The group proceeded to march for 2.5 miles, before circling back to the school where they kneeled, lit candles and held an 8 minute and 46 second moment of silence, Converse said. That’s how long George Floyd was pinned under the knee of a Minnesota police officer during his arrest and death on May 25.
“We all sang “Amazing Grace” together, which was kind of a cool little ender and then it started raining and everyone went home,” Converse said. “It was crazy. I feel like I kind of blacked out during the whole thing.”
Leading up to the event, some residents in the community resisted the idea of a march, she said.

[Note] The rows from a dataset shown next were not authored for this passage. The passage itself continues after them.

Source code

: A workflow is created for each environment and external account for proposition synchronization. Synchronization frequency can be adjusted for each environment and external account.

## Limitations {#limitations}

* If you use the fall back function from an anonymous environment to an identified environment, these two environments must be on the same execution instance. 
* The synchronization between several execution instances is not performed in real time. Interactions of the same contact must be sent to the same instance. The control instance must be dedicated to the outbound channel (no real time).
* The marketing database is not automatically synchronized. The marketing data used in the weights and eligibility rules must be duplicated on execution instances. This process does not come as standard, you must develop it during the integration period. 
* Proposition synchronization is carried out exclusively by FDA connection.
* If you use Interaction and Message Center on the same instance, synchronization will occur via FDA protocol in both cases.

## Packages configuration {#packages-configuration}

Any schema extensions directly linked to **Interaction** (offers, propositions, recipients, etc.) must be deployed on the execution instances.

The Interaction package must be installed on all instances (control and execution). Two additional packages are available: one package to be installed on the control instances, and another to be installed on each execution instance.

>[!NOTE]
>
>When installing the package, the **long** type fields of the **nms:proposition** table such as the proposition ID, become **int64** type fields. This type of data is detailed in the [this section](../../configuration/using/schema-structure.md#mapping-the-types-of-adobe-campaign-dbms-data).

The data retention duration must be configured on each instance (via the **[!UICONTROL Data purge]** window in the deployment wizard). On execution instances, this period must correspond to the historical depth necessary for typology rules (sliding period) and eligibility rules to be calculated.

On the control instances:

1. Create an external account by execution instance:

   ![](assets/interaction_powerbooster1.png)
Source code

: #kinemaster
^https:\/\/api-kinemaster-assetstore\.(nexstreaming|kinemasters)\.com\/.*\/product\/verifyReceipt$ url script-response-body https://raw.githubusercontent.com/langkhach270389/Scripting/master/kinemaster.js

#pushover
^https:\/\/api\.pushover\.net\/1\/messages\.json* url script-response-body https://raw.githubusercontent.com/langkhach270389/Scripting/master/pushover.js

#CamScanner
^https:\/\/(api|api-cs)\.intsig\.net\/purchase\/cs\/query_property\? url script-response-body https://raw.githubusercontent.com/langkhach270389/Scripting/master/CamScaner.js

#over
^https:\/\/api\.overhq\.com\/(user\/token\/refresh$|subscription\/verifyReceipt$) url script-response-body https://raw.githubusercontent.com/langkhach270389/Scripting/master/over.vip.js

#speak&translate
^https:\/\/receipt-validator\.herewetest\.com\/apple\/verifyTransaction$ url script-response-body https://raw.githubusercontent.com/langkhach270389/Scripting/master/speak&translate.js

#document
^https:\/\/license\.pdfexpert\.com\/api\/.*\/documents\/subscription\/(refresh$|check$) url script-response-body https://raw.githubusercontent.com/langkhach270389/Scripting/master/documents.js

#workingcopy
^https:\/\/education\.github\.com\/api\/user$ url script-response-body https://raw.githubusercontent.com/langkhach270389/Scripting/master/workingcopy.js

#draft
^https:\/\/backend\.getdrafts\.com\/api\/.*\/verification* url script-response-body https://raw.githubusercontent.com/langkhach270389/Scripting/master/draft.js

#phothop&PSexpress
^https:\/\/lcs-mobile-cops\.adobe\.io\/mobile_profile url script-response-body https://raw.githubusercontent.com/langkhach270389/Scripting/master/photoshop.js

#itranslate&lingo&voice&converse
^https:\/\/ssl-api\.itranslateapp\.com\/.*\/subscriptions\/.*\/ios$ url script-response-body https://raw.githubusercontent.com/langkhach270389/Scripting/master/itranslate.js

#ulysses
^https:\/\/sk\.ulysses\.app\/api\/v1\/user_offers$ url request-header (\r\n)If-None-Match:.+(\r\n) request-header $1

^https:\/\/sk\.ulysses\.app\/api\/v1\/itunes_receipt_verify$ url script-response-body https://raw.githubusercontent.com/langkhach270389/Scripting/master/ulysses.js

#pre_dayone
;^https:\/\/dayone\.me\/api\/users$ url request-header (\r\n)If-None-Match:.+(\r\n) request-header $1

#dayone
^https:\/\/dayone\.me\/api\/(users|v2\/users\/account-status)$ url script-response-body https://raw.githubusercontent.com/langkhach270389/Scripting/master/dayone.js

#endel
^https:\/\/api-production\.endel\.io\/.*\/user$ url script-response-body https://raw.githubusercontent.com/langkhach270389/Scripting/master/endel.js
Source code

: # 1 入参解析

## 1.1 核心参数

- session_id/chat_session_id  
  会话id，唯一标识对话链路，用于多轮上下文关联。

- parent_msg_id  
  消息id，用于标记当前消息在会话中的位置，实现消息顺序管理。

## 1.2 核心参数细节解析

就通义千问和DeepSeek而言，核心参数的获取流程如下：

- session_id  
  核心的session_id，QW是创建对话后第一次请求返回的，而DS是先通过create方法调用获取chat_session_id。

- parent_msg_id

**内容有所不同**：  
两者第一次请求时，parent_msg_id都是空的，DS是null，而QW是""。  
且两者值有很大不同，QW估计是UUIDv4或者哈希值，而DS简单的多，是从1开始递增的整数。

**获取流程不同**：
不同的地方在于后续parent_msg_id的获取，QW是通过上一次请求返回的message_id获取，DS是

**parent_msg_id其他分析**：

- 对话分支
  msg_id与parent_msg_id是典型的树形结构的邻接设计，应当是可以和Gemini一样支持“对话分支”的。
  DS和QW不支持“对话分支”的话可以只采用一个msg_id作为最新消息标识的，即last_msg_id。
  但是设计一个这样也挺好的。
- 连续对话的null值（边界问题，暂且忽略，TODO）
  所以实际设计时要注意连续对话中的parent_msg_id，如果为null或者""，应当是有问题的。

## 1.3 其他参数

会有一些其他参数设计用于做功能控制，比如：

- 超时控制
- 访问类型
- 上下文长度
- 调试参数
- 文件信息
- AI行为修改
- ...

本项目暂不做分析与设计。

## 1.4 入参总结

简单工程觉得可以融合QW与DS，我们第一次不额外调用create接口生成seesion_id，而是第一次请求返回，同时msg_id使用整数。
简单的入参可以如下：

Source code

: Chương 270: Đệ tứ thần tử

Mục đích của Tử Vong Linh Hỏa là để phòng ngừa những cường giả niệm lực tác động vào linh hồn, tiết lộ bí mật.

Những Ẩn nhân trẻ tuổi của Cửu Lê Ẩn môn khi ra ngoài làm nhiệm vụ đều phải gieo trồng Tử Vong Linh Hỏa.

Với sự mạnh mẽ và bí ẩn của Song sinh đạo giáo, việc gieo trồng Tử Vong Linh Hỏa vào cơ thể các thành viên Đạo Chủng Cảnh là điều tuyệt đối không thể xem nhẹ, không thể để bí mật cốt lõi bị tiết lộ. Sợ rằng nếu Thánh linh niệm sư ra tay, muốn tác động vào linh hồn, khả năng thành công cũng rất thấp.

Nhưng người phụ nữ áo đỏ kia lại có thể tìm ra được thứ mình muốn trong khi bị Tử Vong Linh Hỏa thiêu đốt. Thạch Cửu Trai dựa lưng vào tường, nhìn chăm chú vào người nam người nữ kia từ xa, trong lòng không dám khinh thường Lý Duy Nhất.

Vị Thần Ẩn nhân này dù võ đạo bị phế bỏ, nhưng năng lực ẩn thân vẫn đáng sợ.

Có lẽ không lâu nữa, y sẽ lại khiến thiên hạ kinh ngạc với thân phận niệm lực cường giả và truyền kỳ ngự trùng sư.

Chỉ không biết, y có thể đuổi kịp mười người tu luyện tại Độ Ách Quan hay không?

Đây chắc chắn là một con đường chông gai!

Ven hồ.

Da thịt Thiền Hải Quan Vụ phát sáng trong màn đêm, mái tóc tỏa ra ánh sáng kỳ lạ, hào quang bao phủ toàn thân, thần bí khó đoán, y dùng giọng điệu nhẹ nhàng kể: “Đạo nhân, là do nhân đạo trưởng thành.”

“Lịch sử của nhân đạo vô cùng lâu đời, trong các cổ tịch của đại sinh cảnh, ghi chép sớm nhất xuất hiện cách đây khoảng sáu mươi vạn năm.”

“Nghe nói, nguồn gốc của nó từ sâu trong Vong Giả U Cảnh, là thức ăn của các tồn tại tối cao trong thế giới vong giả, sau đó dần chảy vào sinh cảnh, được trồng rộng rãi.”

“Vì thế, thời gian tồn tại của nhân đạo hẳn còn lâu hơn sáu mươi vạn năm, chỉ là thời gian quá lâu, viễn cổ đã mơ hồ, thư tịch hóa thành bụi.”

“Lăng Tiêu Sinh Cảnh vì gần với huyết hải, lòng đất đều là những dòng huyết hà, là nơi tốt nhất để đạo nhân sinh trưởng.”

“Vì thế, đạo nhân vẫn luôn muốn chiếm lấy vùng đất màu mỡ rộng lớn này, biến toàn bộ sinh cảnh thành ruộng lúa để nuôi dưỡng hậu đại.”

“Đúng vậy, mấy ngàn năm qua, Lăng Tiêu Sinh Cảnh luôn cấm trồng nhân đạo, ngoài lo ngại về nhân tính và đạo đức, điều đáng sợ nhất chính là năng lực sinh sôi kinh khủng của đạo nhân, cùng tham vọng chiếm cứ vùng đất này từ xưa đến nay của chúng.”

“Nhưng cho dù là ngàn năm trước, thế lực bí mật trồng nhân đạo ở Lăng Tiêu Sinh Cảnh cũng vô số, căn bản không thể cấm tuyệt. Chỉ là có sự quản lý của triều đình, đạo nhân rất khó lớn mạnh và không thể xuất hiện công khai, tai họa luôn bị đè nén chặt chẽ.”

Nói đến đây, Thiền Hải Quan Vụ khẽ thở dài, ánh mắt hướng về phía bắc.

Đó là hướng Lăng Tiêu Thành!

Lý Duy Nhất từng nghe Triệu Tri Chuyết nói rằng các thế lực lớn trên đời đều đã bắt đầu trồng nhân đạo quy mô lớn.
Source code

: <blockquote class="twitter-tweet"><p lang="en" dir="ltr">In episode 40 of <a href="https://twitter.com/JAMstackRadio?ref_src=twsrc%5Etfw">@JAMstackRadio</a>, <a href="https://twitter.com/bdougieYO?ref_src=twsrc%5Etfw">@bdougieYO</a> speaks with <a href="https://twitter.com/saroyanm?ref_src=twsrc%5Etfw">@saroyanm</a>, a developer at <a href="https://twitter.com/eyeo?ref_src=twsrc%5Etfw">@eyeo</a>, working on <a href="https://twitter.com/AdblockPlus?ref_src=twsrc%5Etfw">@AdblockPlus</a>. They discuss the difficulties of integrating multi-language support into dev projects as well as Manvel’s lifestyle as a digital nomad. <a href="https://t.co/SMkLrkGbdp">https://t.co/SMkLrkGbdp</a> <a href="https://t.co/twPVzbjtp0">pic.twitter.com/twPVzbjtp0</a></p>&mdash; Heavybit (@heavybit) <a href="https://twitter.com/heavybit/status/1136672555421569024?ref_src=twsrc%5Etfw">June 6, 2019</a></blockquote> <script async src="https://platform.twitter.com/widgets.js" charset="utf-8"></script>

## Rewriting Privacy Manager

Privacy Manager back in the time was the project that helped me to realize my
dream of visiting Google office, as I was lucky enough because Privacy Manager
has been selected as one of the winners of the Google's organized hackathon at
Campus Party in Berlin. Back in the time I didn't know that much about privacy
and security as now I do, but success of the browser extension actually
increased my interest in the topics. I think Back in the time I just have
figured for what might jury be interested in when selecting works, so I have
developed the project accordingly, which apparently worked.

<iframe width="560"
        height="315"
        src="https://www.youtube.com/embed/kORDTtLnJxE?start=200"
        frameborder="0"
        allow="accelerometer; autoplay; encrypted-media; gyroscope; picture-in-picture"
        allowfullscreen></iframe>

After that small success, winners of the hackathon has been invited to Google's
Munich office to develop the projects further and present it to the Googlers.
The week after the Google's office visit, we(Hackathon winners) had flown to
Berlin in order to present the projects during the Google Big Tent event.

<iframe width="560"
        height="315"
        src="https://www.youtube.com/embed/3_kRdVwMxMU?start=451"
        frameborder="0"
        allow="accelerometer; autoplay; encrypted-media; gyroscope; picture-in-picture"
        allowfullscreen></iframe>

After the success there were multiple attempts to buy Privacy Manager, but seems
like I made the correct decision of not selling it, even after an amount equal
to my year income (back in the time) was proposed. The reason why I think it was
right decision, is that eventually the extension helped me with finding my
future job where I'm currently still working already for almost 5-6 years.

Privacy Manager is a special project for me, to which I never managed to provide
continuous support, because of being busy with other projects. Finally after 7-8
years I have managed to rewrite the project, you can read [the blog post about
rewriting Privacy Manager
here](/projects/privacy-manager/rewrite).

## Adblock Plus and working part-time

They were worried that it would go through the downtown core and businesses could be looted.
“There is just a lot of tension right now and in this small valley,” Converse said. “I feel like Leavenworth has always had the privilege to hear about what’s going on in the world and kind of look the other way and say, ‘Oh this doesn’t really concern us.’”
The march was met with some mixed reactions from onlookers, Murphy said.
“A lot of people just standing in their yards with crossed arms, not saying anything, just glaring at us,” Murphy said.
But on Saturday, Murphy felt so supported and appreciated the amazing turnout for the event that started with her Instagram post. Her husband grew up in Leavenworth and said he’d never seen anything like it in his entire life.
“I feel glad that my post about living here in this town sparked a protest that sparked 1,300 people to come out and walk,” she said.